Data Structure Inside ImagingTrial¶
AnnData sub-module for storing multi-modal data¶
The AnnData library is used in the anndata submodule to store imaging+ data in a highly intuitive, efficient and multi-functional format.
The anndata table is used to store:
.X: ROI extracted imaging data in the main data matrix (dimensions: # of ROIs x # of frames)
.var: Multiple channels of 1-D temporal series data as synchronized variables (dimensions: # of channels x # of frames)
.obs: annotations of ROIs (dimensions # of ROIs x # of ROI annotations collected)

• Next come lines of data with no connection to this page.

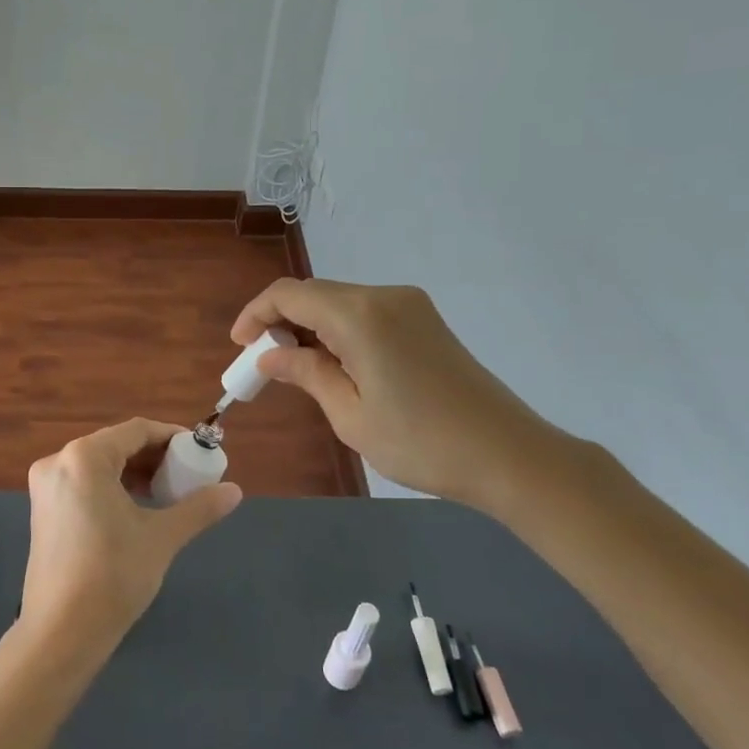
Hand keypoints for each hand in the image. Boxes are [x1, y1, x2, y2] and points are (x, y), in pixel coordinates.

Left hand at [21, 418, 242, 656]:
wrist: (61, 631)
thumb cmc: (113, 575)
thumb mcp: (162, 537)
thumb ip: (199, 508)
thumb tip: (234, 491)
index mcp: (84, 457)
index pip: (136, 431)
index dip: (172, 437)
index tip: (199, 453)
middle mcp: (58, 461)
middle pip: (115, 445)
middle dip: (153, 457)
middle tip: (186, 476)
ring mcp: (45, 486)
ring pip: (98, 465)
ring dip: (134, 473)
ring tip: (167, 494)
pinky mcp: (42, 509)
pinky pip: (83, 483)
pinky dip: (111, 488)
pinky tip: (135, 509)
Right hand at [233, 278, 564, 506]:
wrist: (509, 455)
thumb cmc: (421, 442)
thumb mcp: (350, 415)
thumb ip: (306, 374)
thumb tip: (271, 355)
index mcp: (359, 315)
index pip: (289, 294)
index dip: (256, 314)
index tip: (239, 347)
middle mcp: (383, 296)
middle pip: (314, 294)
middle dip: (280, 322)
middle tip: (264, 365)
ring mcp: (409, 305)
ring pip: (339, 302)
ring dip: (309, 327)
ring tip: (296, 369)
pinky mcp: (425, 321)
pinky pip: (365, 313)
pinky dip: (338, 330)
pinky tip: (337, 365)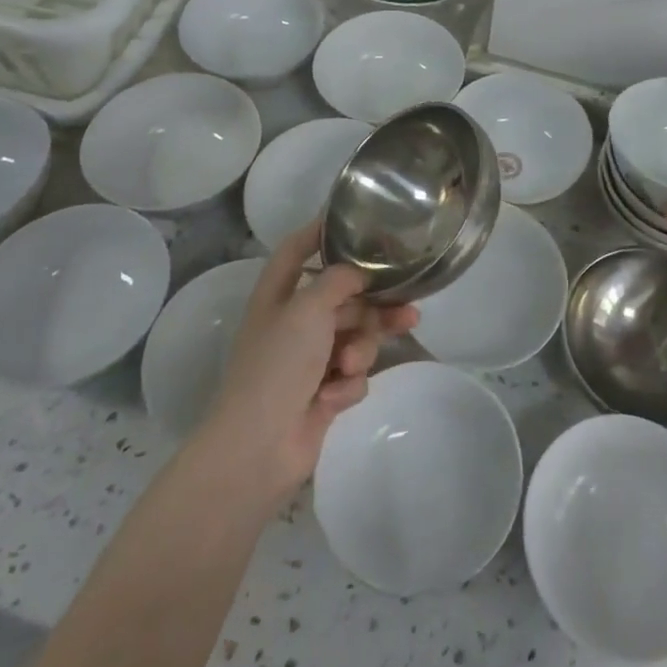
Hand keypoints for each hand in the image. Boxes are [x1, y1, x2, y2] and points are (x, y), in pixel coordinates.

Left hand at [203, 221, 417, 504]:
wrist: (257, 448)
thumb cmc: (277, 365)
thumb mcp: (308, 308)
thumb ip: (339, 280)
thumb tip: (359, 271)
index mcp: (279, 294)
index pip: (297, 249)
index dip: (320, 230)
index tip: (354, 219)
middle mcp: (294, 322)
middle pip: (344, 298)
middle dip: (374, 306)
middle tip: (409, 307)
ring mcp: (309, 360)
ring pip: (356, 337)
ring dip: (361, 349)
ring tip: (353, 365)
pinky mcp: (323, 392)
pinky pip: (353, 374)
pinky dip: (348, 383)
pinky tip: (334, 397)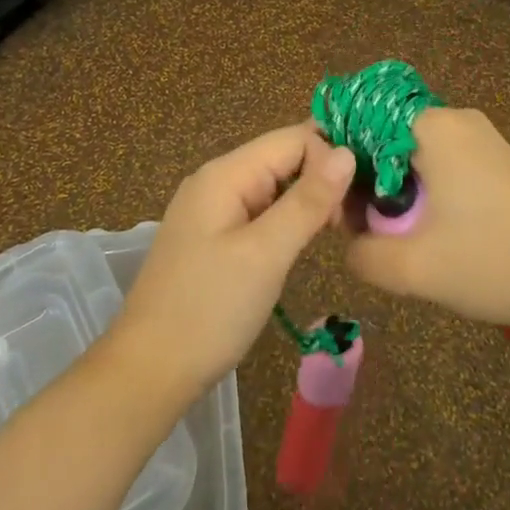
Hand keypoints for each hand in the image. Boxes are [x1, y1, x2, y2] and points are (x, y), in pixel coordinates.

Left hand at [108, 124, 354, 400]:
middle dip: (323, 177)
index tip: (359, 200)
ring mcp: (213, 209)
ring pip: (275, 186)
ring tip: (341, 228)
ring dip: (309, 200)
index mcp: (225, 174)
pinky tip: (308, 240)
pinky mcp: (215, 237)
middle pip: (284, 158)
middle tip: (356, 218)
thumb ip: (308, 200)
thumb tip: (347, 152)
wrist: (150, 370)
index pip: (293, 138)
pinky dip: (289, 219)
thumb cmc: (209, 310)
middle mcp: (217, 180)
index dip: (331, 158)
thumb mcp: (266, 254)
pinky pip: (261, 211)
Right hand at [343, 108, 509, 347]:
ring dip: (391, 189)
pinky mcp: (494, 159)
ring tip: (388, 234)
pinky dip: (420, 189)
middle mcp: (455, 119)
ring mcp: (479, 137)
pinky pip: (438, 162)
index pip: (359, 122)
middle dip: (363, 180)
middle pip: (383, 137)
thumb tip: (349, 242)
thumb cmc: (494, 263)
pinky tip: (424, 229)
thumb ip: (361, 253)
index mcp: (433, 128)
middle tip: (357, 228)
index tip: (331, 205)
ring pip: (409, 153)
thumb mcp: (414, 269)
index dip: (335, 162)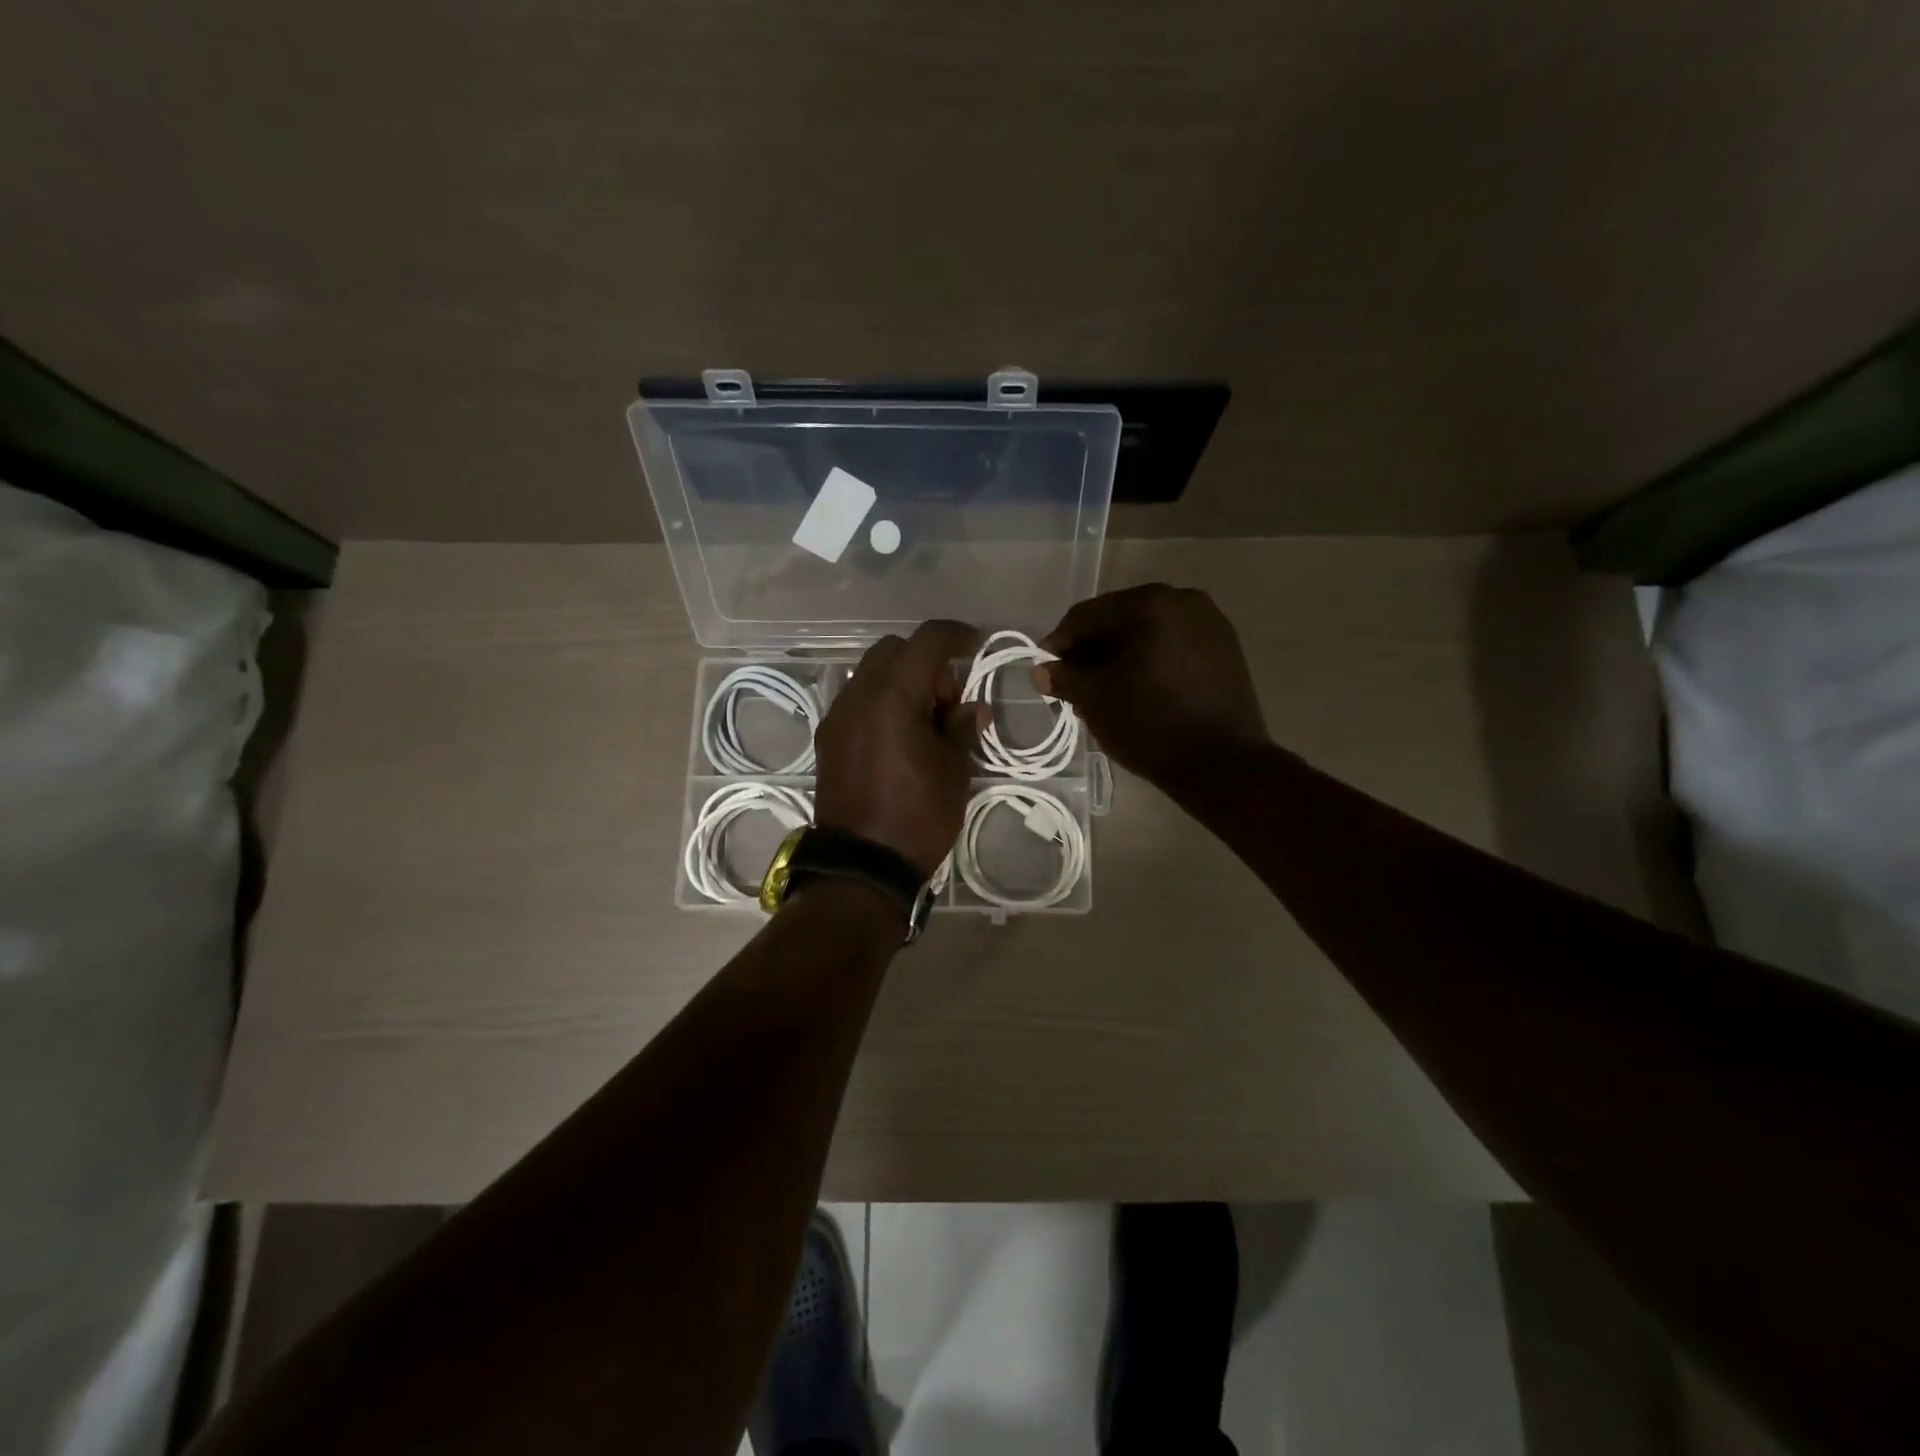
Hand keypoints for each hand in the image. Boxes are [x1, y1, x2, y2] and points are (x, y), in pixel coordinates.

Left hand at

.layers: Further processing on the main data is added as additional layers (dimensions: # of ROIs x # of frames). For instance, dFF normalization of the raw data is added as the
dFFlayer to the existing data table.
In keeping with AnnData conventions, the data structure is organized in n observations (obs) x m variables (var), where observations are suite2p ROIs and variables are imaging frame timepoints. The rest of the AnnData data object is built according to these dimensions.
For instance, the metadata for each suite2p ROI stored in Suite2p’s stat.npy output is added to trialobject.data under obs and obsm (1D and >1-D observations annotations, respectively).
And the temporal synchronization data of the experiment collected in .paq output is added to the variables annotations under var.
The primary benefit of anndata is that it enforces an intuitive data structure and allows a workflow that maintains relationships between different data sources and types, including processed data.
Lastly, AnnData objects are highly scalable, allowing individual users to further modify and add observations and variables of their own as their experiment dictates. Note: since AnnData is an independent library, they have an implementation for unstructured data annotations, however usage of this feature is not recommended within the packerlabimaging ecosystem as unstructured data elements should be built as attributes of the trialobject.